Document extract:
How to normalize a non-normal distribution?

Question:

n a

I have the above distribution with a mean of -0.02, standard deviation of 0.09 and with a sample size of 13905.

I am just not sure why the distribution is is left-skewed given the large sample size. From bin [-2.0 to -0.5], there are only 10 sample count/outliers in that bin, which explains the shape.

I am just wondering is it possible to normalize to make it more smooth and ‘normal’ distribution. Purpose is to feed it into a model, while reducing the standard error of the predictor.

Asked By: Chipmunkafy

||

Answers:

You have two options here. You can either Box-Cox transform or Yeo-Johnson transform. The issue with Box-Cox transform is that it applies only to positive numbers. To use Box-Cox transform, you’ll have to take an exponential, perform the Box-Cox transform and then take the log to get the data in the original scale. Box-Cox transform is available in scipy.stats

You can avoid those steps and simply use Yeo-Johnson transform. sklearn provides an API for that

from matplotlib import pyplot as plt
from scipy.stats import normaltest
import numpy as np
from sklearn.preprocessing import PowerTransformer

data=np.array([-0.35714286,-0.28571429,-0.00257143,-0.00271429,-0.00142857,0.,0.,0.,0.00142857,0.00285714,0.00714286,0.00714286,0.01,0.01428571,0.01428571,0.01428571,0.01428571,0.01428571,0.01428571,0.02142857,0.07142857])

pt = PowerTransformer(method='yeo-johnson')
data = data.reshape(-1, 1)
pt.fit(data)
transformed_data = pt.transform(data)

We have transformed our data but we need a way to measure and see if we have moved in the right direction. Since our goal was to move towards being a normal distribution, we will use a normality test.

Assigned task a:
Answer these questions about the forum thread on normalizing a distribution:
(i) What sample size does the asker report?
(ii) What limitation of the Box-Cox transform does the answer state?
(iii) Which library does the answer say provides an API for the Yeo-Johnson transform?

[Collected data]
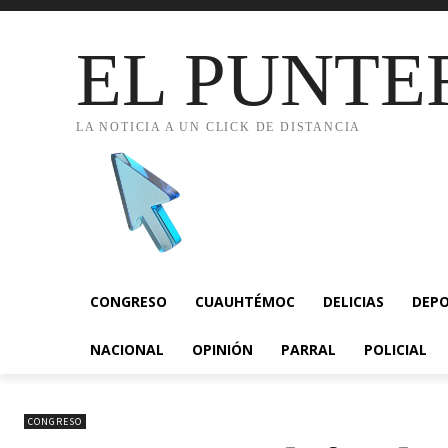
EL PUNTE
LA NOTICIA A UN CLICK DE DISTANCIA
CONGRESO
CUAUHTÉMOC
DELICIAS
DEP
NACIONAL
OPINIÓN
PARRAL
POLICIAL
CONGRESO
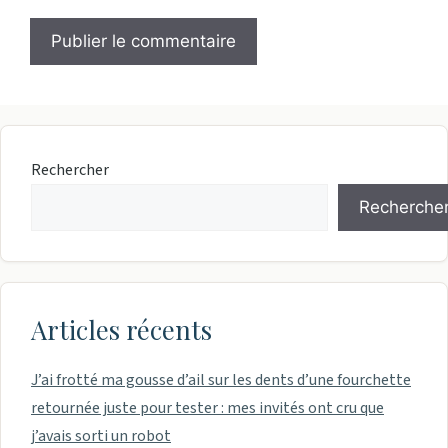
Rechercher
Recherche
Articles récents
J’ai frotté ma gousse d’ail sur les dents d’une fourchette
retournée juste pour tester : mes invités ont cru que
j’avais sorti un robot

Assigned task b:
Rewrite every line of text in the entries above as a numbered list with one line per item. Skip blank lines and leave out the pictures.

Task result a:
(i) 13905
(ii) It applies only to positive numbers.
(iii) sklearn

Task result b:
1. EL PUNTE
2. LA NOTICIA A UN CLICK DE DISTANCIA
3. CONGRESO
4. CUAUHTÉMOC
5. DELICIAS
6. DEP
7. NACIONAL
8. OPINIÓN
9. PARRAL
10. POLICIAL
11. CONGRESO
12. Rechercher
13. Recherche
14. Articles récents
15. J’ai frotté ma gousse d’ail sur les dents d’une fourchette
16. retournée juste pour tester : mes invités ont cru que
17. j’avais sorti un robot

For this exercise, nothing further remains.